Jason Donenfeld ships WireGuard for Windows and WireGuardNT v1.0 after resolving two long-standing kernel-level blockers on Windows.
Key Takeaways
NDIS pointer fix: replaced a fragile hack using the device object’s Reserved field with NdisWdfGetAdapterContextFromAdapterHandle(), a stable Win10+ API originally added for NetAdapterCx.

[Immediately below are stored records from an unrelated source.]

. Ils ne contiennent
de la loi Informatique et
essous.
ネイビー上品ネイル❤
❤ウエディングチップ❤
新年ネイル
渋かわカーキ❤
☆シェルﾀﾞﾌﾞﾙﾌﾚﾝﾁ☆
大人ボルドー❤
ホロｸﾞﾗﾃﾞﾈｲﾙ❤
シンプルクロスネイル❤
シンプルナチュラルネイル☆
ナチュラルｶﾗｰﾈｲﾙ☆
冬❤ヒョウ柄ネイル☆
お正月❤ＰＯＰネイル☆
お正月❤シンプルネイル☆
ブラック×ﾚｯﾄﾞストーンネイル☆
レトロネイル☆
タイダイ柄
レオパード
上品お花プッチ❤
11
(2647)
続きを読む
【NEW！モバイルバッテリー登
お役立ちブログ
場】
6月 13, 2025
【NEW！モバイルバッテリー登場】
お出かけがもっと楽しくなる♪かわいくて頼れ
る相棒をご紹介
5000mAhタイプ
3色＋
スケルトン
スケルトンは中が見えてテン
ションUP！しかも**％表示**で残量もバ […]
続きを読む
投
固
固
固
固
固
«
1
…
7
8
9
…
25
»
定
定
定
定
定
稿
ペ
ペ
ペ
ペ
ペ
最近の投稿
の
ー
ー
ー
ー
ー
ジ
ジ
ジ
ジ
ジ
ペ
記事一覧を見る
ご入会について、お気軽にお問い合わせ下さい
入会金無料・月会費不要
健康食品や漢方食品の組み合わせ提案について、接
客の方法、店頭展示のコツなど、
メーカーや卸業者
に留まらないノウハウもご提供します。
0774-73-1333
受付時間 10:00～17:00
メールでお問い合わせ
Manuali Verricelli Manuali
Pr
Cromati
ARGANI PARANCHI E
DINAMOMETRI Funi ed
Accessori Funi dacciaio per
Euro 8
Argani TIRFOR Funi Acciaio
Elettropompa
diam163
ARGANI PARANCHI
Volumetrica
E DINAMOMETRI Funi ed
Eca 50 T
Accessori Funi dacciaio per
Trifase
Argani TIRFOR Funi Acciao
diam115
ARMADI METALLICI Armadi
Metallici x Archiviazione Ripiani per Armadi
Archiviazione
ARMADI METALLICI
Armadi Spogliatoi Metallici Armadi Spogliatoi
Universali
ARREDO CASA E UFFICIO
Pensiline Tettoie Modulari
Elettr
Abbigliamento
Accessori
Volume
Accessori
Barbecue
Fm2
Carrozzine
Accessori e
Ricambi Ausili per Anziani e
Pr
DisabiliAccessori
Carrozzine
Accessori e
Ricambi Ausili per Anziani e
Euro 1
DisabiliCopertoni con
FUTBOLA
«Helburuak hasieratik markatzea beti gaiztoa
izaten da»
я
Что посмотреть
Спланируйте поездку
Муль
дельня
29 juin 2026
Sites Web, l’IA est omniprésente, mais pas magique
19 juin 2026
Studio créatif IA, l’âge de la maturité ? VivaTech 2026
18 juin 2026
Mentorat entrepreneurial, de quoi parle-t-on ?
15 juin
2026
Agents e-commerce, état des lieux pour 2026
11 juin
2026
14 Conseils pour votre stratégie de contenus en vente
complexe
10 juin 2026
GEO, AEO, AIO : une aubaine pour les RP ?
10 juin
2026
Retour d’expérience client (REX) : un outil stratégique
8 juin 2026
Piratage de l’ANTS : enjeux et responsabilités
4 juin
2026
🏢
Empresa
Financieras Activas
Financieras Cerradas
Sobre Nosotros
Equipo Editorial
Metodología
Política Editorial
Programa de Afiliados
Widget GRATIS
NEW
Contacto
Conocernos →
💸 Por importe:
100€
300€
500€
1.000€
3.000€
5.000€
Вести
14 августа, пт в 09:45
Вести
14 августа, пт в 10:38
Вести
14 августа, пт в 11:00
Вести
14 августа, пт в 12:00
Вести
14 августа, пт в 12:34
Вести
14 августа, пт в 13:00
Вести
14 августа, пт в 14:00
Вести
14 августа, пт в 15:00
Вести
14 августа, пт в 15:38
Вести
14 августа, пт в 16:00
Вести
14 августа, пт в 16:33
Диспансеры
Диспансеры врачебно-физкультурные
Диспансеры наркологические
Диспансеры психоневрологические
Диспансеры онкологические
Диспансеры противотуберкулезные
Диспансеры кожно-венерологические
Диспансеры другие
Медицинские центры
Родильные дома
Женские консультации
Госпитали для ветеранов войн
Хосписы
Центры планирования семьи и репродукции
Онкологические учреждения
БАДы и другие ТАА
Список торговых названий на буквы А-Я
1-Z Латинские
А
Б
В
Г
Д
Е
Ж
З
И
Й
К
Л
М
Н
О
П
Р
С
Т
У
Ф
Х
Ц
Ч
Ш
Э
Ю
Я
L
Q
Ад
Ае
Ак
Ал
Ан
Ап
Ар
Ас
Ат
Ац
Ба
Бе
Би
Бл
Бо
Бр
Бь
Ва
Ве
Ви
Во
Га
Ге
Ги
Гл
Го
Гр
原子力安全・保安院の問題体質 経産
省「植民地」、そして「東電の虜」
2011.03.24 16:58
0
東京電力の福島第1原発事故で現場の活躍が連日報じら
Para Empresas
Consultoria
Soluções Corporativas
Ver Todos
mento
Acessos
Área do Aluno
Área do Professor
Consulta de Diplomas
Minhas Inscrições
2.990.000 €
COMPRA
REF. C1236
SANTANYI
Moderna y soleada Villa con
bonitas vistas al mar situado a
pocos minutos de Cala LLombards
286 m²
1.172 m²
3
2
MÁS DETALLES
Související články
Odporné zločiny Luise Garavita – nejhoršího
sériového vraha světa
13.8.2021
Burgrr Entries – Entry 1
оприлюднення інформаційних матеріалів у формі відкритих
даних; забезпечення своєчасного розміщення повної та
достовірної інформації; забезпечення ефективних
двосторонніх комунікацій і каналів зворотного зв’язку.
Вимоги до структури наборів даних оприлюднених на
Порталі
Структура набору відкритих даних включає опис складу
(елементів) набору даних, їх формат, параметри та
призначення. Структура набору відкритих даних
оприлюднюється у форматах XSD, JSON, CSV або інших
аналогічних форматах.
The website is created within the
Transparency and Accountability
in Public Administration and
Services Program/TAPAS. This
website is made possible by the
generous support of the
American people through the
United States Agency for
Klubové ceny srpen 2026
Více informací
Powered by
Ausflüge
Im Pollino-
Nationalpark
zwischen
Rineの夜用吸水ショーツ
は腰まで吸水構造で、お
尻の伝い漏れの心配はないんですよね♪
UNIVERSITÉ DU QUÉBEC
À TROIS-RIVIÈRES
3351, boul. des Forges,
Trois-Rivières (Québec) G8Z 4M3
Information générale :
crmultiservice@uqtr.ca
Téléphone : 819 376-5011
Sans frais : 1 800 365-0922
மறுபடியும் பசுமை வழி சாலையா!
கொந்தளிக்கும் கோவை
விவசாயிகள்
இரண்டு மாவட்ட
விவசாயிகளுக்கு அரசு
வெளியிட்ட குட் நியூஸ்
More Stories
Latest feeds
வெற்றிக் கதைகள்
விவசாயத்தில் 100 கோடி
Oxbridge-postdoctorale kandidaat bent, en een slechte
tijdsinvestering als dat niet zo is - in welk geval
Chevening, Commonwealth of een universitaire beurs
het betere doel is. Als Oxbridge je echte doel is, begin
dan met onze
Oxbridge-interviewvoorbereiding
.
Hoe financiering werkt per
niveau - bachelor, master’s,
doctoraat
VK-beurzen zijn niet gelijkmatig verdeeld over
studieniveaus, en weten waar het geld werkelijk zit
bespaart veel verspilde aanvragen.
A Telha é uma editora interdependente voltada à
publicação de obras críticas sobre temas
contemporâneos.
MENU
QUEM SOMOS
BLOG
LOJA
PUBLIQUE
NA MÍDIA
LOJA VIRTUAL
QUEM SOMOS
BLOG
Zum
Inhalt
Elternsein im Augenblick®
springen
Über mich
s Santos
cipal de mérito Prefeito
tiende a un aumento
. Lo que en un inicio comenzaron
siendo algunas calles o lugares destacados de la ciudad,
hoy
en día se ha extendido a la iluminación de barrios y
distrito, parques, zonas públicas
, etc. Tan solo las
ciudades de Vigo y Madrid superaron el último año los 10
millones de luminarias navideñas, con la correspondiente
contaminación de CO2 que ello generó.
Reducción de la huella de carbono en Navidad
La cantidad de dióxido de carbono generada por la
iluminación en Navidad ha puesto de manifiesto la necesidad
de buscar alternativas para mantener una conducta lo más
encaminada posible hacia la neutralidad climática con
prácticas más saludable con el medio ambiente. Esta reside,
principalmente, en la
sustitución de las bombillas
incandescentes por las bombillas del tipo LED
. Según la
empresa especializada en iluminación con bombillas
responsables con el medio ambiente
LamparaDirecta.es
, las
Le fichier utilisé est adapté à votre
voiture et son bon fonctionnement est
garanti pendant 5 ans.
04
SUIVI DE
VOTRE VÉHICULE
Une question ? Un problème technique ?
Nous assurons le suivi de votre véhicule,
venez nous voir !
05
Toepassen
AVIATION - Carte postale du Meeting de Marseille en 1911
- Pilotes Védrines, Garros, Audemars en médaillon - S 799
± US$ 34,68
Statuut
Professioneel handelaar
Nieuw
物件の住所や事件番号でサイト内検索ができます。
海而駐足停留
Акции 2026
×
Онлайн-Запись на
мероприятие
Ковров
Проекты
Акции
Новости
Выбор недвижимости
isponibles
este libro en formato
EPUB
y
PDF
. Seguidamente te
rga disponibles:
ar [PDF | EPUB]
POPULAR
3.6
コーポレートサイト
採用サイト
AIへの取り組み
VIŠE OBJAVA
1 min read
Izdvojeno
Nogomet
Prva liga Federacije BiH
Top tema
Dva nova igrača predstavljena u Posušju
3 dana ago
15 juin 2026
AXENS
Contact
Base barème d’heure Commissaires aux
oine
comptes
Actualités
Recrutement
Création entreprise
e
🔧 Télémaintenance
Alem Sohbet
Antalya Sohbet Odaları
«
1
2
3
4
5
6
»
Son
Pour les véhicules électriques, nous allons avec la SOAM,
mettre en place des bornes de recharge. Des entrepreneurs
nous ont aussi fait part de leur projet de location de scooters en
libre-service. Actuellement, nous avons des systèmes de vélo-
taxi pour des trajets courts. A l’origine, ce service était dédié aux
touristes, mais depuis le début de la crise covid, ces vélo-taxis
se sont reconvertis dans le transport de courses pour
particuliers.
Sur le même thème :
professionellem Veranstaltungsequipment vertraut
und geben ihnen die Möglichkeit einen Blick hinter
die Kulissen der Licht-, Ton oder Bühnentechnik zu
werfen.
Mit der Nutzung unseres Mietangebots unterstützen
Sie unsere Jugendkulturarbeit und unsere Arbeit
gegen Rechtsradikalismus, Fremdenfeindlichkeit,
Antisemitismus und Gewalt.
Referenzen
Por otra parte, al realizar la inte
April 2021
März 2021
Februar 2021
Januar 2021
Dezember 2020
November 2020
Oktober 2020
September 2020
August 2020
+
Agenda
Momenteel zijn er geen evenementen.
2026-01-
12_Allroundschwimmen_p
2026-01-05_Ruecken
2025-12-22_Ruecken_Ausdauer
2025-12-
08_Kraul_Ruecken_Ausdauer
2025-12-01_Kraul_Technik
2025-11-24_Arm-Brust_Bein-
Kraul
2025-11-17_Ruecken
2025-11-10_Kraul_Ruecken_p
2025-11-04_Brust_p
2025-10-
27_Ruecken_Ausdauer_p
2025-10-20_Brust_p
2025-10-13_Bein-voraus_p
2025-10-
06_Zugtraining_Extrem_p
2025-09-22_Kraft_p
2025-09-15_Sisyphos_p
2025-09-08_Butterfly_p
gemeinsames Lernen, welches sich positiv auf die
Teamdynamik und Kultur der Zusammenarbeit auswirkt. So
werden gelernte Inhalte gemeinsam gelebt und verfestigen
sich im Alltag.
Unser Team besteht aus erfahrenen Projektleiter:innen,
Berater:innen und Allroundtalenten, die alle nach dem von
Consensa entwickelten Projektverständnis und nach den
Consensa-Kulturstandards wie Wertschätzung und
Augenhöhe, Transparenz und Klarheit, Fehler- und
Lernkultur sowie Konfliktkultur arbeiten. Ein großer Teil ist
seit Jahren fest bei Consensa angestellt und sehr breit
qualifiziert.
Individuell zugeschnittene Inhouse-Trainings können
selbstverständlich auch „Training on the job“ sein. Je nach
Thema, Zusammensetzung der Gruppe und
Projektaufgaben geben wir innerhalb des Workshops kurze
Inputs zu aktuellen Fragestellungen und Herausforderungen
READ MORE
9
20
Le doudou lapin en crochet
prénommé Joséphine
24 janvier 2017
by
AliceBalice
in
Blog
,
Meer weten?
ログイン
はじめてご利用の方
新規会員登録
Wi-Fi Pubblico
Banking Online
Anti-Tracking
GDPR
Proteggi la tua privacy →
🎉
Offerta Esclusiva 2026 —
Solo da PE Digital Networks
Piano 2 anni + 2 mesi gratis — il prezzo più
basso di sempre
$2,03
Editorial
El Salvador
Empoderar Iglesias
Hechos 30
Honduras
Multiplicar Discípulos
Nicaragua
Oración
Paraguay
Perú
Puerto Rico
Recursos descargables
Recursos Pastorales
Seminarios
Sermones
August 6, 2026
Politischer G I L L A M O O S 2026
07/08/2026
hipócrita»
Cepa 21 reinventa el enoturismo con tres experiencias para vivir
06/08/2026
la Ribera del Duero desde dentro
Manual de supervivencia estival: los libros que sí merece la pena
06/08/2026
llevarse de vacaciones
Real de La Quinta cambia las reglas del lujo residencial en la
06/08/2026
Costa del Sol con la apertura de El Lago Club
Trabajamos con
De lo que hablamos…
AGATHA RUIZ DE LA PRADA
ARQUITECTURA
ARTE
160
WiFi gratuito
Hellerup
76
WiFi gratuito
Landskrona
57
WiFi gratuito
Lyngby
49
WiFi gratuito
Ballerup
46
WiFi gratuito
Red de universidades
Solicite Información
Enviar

MTU notification hack: Microsoft’s NotifyIpInterfaceChange() never fires for MTU changes (a known bug since 2021, still unfixed); Donenfeld reverse-engineered \Device\Nsi and intercepts IOCTL_NSI_SET_ALL_PARAMETERS to detect MTU changes instantly instead of polling every 3 seconds.
42 bug/correctness fixes ship in this release; the codebase now compiles in C23 mode, enabling typeof() but keeping __declspec(align(n)) over standard alignas() due to struct-alignment ergonomics.
DNS fallback for Windows 10 pre-1809: reverse-engineered netsh.exe’s registry writes plus ControlService(SERVICE_CONTROL_PARAMCHANGE) to Dnscache, avoiding the ugly subprocess-and-parse path on frozen old OS versions.
Available via the built-in updater or direct installer; project sustains itself via donations from VPN providers and large company sponsors.